Beauty is in the Eye of the Beholder
Shakespeare probably didn't realize he was talking about dynamic SQL when he wrote those lines, but he did. There have been a number of articles on this site telling developers that dynamic SQL is "bad". After commenting on the articles a few times, I'd like to detail an application space where dynamic SQL is "good".
The quotes around the words "good" and "bad" are not just the stylistic affectations of an English major. The question of what you need to optimize for should be the first question asked in the design process. The answer to the question depends on so many factors, whether the software to be developed is embedded or not, whether it is internal to an organization or not, whether it is transaction or reporting focused, etc., that I am loathe to pass judgement right away.
After all, which direction does a clock move, clockwise or counterclockwise? The answer depends on your perspective...
For most of the developers reading this site, and indeed for most of us working in and around relational databases, the default optimization strategy is to optimize for speed of execution. This is not without reason. If you need to optimize for speed, then dynamic SQL will slow you down to some extent, since the SQL will need to be compiled before it can be run. In that case, dynamic SQL is "bad".
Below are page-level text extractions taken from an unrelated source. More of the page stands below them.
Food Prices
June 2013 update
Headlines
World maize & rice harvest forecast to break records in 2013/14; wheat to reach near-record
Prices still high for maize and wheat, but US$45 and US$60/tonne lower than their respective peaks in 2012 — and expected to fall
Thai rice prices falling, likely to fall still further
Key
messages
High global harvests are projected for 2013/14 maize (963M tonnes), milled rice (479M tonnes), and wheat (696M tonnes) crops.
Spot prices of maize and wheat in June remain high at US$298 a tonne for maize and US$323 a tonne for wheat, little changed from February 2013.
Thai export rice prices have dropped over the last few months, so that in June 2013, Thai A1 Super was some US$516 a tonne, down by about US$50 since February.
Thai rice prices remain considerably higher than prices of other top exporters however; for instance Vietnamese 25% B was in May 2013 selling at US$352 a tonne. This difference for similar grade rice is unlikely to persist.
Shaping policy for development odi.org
However, there are application spaces that use relational databases extensively, where speed of execution is not the primary optimization path. I worked in such an application space for many years, clinical trial applications.
Clinical trials are simply put, giant, extremely costly experiments. Each clinical trial is its own application, with its own data structures, programs, etc. Clinical trials tend not to have huge amounts of data (a massive trial had about a gigabyte of raw data), but since we had over 250 trials in production at one time, we had an enormous amount of metadata.
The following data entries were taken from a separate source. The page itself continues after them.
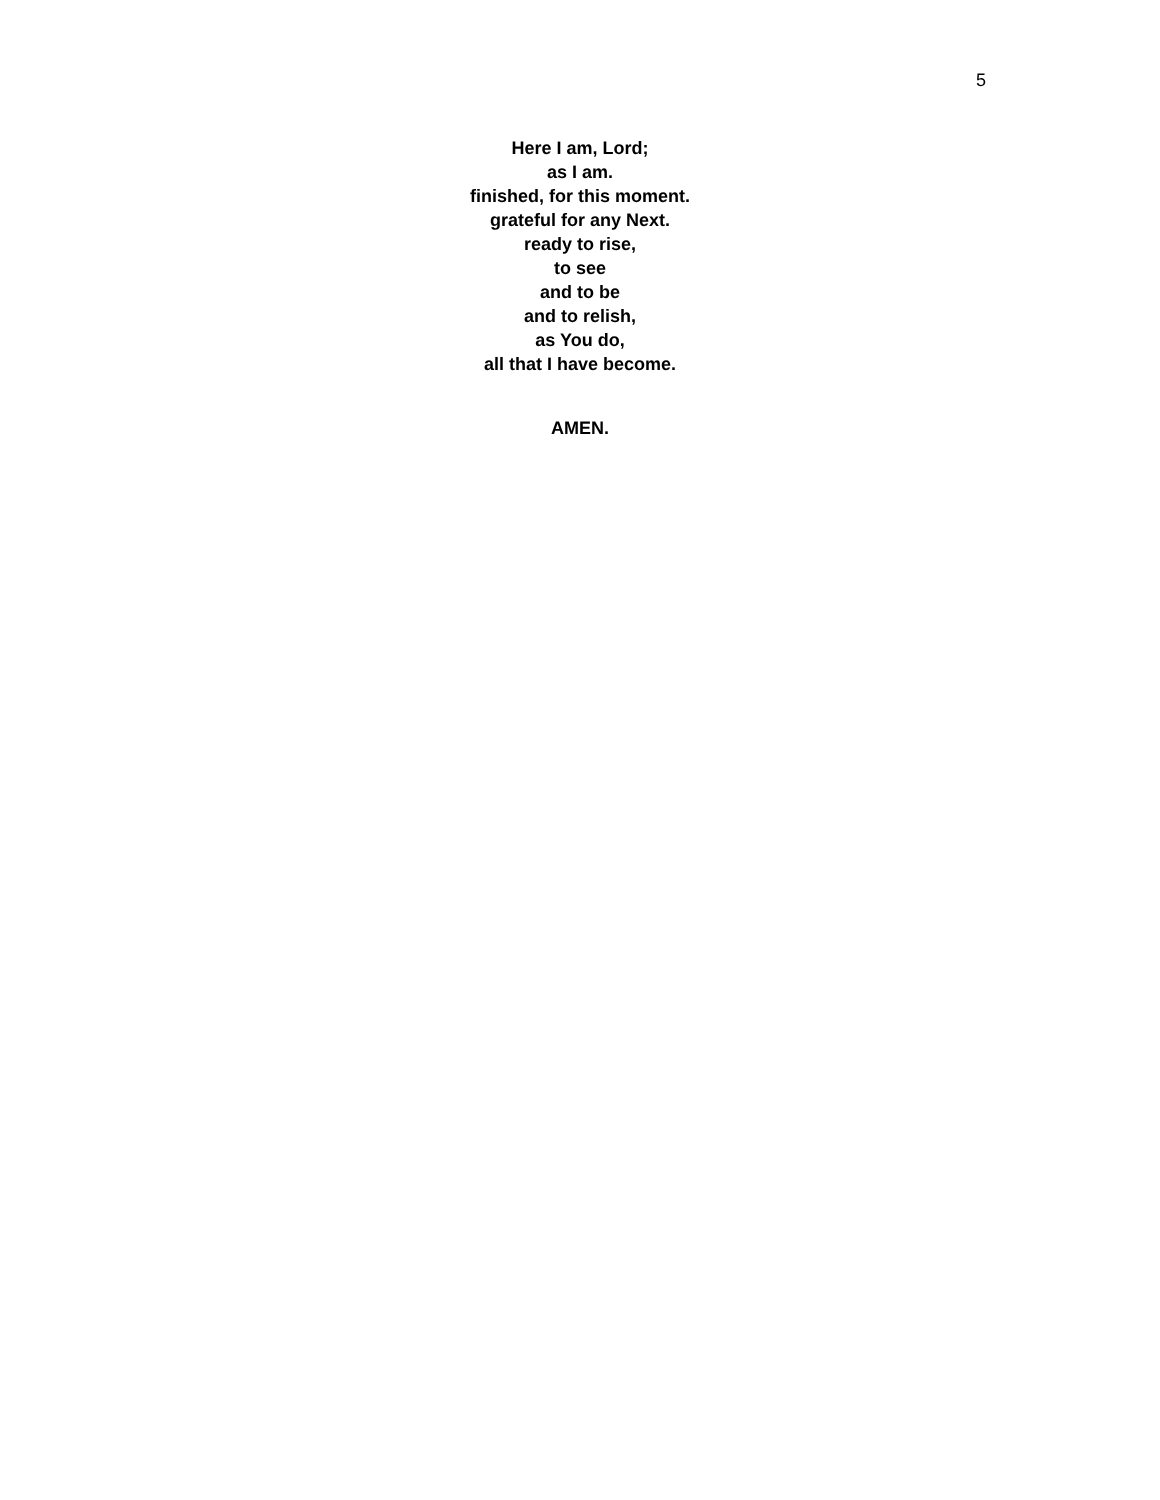5
Here I am, Lord;
as I am.
finished, for this moment.
grateful for any Next.
ready to rise,
to see
and to be
and to relish,
as You do,
all that I have become.
AMEN.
Since clinical trials come under the purview of the FDA, there is a tremendous overhead of validation for each distinct piece of software you write. Validation here does not mean testing your software, but rather documenting the testing of your software. Whether it is a good use of anyone's time is a discussion for another day, but the requirement is there, and it is onerous to one degree or another. Dynamic SQL is incredibly useful in reducing the regulatory overhead. Below are two areas where it was used.
Two important notes. One, these were internal, server-only apps with no real direct end user involvement. Therefore, SQL injection was not something we had to deal with. If your app needs to be concerned with SQL injection, that could definitely limit your use of dynamic SQL. Two, ClinTrial, the clinical trial programming tool we used, has a well thought out and extensive metadata repository. Dynamic software, whether dynamic SQL or some other language, practically requires a metadata repository.
The first area that dynamic SQL was used was the creation of generic data validation scripts. Instead of having to write the same scripts over and over (static SQL couldn't be used because each trial had different table names, and if they did have the same table names, they often had different column definitions), the tool read the metadata repository to dynamically create the validation routines. Days upon days spent creating validation scripts were eliminated.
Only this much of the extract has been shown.